Given passage:
When 2015 began, i was a few months into an unsatisfying school year. Like the last school i was in, keeping awake was the largest problem. The Summit School was possibly the most compassionate, comforting, and understanding place i’ve ever been to. Not only that, the teenage animosity that defined Marvelwood was finally gone. And yet, I wasn’t doing well. I never synced well with Summit despite the place being the best hope for me getting into college and entering society. On reflection, I should have accepted the offer of a modified schedule. The commute became too taxing to accept anything other than boarding life. I would then end up back in Beekman School, the place i’d left like a shamed rat just a year before, to complete my degree in a few months. I “cheated” on my final exams.
The best part about 2015 were the SAT Prep Sessions I had with a tutor named John Roberts. He was tall, fat guy with a nice haircut and a great smile. We’d do unorganized SAT work while talking about politics, society, and the plight of New York City’s unfortunates. Unlike most twitter social democrats, he was no virtue signaler. He’d occasionally talk about his experience of helping poor minorities rise up and take their place as leaders or at least have a chance to be in leadership. Whether it’d be free test prep or academic mentoring, he’d always walked the walk. Our relationship didn’t fade in the best of circumstances. After getting a lower score, I told him (honestly from my point of view) that my dad would find further lessons untenable. The last time I spoke to him was on the phone. My Dad had never received an important email, and it froze from there. I still miss having a sense of routine in New York. Whether it is the taxi rides back home or the 4 train to 86th Street. Routine is another commodity in life. Its been a lot better since coming to Hong Kong. But as the vacation is waning, sleep patterns has become nearly as dysfunctional and shitty as it was in New York. I have to go back soon, so its going to be a another fake challenge.

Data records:

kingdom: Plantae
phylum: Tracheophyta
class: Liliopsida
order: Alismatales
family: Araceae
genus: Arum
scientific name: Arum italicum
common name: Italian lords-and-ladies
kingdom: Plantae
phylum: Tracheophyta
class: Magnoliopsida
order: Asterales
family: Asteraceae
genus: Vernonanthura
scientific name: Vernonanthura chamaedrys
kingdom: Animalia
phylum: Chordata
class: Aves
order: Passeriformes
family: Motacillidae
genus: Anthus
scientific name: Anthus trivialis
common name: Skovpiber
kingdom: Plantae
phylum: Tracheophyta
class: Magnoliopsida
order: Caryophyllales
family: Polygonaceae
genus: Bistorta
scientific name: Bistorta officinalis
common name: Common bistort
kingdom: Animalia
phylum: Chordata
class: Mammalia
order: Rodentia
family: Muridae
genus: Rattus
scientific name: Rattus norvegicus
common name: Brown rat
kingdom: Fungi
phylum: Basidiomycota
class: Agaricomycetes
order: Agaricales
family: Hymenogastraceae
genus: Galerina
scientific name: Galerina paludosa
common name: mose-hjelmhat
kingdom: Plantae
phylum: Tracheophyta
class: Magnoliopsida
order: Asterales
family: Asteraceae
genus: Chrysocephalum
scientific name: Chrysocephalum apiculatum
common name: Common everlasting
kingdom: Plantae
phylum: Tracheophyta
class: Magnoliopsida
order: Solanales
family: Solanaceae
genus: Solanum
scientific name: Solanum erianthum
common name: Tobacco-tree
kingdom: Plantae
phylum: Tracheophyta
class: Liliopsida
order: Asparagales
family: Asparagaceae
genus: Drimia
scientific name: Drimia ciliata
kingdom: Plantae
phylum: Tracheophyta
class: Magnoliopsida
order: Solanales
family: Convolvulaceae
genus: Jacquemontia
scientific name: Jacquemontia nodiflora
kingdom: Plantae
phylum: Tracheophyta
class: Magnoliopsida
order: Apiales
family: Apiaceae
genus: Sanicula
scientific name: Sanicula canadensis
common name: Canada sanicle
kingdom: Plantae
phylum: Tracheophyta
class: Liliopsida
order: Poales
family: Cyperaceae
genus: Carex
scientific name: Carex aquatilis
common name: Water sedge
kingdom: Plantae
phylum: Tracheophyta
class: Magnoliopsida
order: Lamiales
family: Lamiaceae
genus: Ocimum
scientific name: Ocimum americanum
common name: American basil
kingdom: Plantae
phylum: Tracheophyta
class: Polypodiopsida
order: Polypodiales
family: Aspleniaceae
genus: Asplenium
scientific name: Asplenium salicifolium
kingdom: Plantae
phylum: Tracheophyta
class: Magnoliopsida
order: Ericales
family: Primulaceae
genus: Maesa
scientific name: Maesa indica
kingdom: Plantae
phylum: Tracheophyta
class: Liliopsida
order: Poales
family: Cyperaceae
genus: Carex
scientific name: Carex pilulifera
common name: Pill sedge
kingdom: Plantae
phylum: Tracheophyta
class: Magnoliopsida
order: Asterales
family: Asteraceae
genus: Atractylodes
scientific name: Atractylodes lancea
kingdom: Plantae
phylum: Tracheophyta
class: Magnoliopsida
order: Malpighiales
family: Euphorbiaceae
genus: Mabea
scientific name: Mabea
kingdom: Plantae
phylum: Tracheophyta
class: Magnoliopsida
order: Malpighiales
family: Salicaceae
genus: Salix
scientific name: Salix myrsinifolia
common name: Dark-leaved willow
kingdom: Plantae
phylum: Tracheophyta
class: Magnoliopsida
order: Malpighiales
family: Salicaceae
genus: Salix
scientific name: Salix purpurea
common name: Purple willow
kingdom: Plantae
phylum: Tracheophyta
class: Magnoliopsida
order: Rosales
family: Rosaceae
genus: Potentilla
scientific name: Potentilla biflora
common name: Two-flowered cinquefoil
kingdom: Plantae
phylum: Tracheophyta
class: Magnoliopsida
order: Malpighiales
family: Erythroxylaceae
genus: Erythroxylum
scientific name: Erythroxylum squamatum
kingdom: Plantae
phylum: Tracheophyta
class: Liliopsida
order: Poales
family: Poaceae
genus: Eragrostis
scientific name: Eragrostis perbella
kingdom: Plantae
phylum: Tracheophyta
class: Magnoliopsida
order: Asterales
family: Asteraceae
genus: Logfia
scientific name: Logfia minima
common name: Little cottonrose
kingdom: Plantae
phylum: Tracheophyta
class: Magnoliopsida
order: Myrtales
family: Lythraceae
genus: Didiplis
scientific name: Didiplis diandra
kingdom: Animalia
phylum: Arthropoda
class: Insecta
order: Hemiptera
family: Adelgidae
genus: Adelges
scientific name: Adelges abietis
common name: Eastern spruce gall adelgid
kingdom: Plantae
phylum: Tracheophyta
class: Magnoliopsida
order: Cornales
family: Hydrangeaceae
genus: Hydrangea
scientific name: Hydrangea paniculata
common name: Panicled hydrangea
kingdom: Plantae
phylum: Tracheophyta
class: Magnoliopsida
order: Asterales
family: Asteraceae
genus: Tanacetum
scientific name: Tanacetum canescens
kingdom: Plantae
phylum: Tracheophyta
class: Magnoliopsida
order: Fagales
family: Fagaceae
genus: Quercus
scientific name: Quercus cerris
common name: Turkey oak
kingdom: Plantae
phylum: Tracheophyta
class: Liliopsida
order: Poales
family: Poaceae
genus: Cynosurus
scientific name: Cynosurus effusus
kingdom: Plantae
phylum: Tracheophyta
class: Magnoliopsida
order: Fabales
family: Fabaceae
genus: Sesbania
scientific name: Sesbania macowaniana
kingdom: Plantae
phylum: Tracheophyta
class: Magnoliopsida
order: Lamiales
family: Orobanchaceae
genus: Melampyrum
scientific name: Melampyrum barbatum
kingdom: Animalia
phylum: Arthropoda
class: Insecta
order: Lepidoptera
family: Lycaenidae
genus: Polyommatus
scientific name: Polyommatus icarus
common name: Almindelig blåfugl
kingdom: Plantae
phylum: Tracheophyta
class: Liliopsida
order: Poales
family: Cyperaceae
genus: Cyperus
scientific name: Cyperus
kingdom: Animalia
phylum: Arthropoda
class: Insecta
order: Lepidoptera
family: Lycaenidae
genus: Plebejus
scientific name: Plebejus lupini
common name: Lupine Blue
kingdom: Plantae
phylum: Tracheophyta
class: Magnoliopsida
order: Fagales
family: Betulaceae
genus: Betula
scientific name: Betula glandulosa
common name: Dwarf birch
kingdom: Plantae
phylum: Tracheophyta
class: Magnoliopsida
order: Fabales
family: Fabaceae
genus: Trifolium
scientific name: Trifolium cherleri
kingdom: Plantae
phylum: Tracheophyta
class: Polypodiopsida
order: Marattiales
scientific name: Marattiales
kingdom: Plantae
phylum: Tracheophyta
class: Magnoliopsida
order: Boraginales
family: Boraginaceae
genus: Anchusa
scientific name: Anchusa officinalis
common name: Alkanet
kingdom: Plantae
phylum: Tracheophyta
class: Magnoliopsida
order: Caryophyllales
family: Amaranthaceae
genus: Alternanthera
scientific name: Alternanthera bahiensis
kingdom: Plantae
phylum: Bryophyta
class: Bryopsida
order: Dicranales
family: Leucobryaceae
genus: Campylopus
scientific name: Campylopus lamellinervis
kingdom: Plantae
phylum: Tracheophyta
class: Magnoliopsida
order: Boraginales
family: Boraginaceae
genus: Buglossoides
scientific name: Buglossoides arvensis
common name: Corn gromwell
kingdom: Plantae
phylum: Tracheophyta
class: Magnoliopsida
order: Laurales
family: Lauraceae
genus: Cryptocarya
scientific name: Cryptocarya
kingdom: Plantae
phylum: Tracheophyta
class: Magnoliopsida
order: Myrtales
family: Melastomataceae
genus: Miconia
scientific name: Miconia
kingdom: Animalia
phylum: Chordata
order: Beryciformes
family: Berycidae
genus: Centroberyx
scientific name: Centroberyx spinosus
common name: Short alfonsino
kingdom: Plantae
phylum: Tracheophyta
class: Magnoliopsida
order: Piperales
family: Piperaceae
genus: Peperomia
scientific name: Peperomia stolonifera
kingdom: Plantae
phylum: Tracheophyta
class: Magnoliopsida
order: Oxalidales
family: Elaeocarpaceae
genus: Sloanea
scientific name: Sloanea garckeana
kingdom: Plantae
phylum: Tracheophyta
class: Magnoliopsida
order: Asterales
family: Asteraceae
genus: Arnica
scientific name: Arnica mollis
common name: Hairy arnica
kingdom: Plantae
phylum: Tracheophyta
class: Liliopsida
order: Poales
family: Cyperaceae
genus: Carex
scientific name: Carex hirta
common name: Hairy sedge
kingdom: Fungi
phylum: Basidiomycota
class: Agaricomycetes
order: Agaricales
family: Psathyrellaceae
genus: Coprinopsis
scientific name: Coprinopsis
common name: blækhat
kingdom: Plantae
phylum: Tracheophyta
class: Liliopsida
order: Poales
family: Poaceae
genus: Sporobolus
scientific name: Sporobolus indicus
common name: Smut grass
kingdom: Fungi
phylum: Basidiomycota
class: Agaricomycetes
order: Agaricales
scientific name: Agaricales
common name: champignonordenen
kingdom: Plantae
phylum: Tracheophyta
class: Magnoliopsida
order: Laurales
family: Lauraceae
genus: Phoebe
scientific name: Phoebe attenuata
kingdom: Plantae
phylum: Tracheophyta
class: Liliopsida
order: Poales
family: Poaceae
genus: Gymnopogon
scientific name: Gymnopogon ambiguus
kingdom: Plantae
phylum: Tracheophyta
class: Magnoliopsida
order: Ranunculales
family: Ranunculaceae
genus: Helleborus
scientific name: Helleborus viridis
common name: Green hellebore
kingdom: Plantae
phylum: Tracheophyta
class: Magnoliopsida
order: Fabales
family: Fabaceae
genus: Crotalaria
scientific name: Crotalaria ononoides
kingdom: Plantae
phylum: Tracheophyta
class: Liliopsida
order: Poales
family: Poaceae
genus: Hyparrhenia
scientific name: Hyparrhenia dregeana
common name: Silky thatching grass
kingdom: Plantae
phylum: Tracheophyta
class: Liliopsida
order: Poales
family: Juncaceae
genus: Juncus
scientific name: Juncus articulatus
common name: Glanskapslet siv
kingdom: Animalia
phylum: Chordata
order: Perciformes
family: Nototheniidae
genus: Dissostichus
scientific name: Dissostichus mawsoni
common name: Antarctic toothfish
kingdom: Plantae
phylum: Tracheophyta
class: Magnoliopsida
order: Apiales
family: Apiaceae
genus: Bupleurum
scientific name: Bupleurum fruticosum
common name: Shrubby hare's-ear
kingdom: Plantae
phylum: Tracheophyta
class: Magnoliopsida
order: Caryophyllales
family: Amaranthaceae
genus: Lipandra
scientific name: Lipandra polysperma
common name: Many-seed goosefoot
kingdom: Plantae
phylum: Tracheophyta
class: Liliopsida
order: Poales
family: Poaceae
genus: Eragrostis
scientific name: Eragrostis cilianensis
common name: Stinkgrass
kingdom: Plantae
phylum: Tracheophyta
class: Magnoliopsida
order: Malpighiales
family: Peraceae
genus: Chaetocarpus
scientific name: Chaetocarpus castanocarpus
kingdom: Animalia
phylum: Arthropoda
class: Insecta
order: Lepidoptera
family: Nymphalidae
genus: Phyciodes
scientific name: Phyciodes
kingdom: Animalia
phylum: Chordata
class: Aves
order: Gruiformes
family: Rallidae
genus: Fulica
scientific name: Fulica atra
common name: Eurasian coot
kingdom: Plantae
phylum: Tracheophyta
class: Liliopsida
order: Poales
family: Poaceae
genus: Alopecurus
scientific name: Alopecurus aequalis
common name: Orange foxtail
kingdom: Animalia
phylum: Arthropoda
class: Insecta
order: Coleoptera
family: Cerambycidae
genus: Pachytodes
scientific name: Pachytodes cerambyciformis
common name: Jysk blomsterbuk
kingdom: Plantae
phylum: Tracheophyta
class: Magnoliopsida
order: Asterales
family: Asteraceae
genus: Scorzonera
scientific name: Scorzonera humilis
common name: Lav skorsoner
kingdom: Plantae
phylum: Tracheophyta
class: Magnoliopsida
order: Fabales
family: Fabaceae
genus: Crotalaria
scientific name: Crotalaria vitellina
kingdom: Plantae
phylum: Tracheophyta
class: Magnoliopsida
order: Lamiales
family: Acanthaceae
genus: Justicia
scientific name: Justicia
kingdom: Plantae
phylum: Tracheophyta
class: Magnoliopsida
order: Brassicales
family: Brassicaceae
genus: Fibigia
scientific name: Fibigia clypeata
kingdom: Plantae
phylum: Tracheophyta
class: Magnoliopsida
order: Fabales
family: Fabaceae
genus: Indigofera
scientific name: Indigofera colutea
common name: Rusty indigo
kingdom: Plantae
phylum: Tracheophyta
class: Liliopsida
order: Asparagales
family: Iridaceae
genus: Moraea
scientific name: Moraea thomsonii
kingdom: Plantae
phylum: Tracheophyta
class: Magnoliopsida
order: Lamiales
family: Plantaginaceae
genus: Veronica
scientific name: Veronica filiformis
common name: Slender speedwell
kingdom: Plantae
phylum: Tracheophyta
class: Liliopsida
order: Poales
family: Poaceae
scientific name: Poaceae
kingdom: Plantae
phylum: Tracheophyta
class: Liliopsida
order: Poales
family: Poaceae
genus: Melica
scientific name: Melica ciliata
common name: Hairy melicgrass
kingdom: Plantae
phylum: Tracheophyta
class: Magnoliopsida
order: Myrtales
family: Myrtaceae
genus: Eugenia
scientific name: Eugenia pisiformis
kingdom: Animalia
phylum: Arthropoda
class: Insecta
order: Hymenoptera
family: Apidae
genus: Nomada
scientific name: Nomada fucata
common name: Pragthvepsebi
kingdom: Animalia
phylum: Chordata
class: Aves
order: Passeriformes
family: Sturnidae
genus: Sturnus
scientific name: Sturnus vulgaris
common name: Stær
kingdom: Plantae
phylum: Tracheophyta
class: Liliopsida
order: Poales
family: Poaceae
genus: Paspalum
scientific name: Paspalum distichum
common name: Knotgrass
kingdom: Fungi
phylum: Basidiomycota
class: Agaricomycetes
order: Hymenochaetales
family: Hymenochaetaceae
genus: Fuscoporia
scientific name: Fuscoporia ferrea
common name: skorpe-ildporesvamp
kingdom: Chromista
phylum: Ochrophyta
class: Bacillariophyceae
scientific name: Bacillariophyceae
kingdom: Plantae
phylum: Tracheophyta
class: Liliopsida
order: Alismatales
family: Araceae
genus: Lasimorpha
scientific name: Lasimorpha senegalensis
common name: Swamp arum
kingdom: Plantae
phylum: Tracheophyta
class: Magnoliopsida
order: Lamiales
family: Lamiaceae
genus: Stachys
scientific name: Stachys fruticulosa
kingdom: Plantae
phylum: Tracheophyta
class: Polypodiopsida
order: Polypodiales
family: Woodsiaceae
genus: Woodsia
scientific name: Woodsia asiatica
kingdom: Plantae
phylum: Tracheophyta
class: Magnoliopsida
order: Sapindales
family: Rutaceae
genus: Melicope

Written problem 1:
In the passage about 2015, what topics did the writer and John Roberts discuss while doing SAT work?
Written problem 2:
Please go on with the passage about 2015 from its last sentence.

Result 1:
Politics, society, and the plight of New York City's unfortunates.

Result 2:
The worst part of 2015 was and is emptiness. With no routine, isolation became a larger fact of life. Becoming healthy became much more of a hassle, and felt incompatible with an unpredictable body. Moreover, the rut was starting to reassert itself. This is compounded with underemployment. Working for my dad, a process I thought would help me, ended up becoming a boring drag. This contributes to many tenuous arguments. My second stint was much better, but there is no permanent work.
I hope to go back to New York and set out what I need to do. One day, i’ll have to decide whether or not I want to go to College. Meanwhile, I hope the T Shirts sell well (they probably won’t) Here is to a good 2016.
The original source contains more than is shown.